- _Materials provided_:

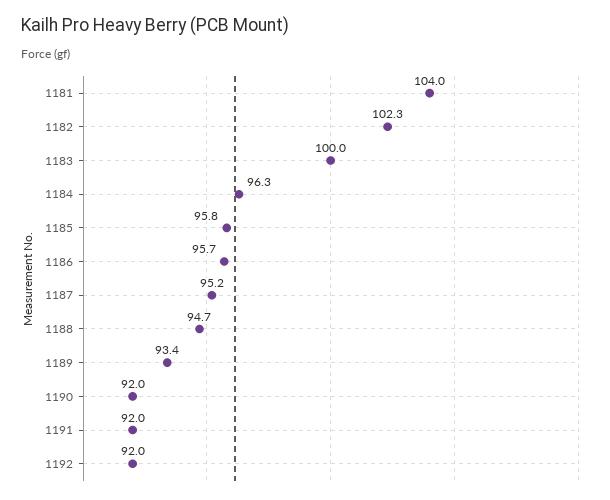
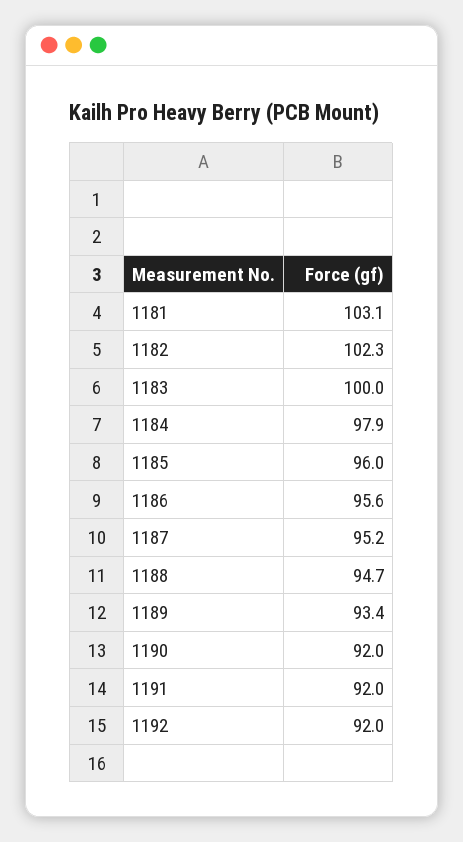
  {
-   "1181": 104,
+   "1181": 103.1,
    "1182": 102.3,
    "1183": 100,
-   "1184": 96.3,
+   "1184": 97.9,
-   "1185": 95.8,
+   "1185": 96,
-   "1186": 95.7,
+   "1186": 95.6,
    "1187": 95.2,
    "1188": 94.7,
    "1189": 93.4,
    "1190": 92,
    "1191": 92,
    "1192": 92
  }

- _Your task_:
Please return all of the entries word for word, excluding the pictures.

- _Task solution_:
  {
-   "1181": 104,
+   "1181": 103.1,
    "1182": 102.3,
    "1183": 100,
-   "1184": 96.3,
+   "1184": 97.9,
-   "1185": 95.8,
+   "1185": 96,
-   "1186": 95.7,
+   "1186": 95.6,
    "1187": 95.2,
    "1188": 94.7,
    "1189": 93.4,
    "1190": 92,
    "1191": 92,
    "1192": 92
  }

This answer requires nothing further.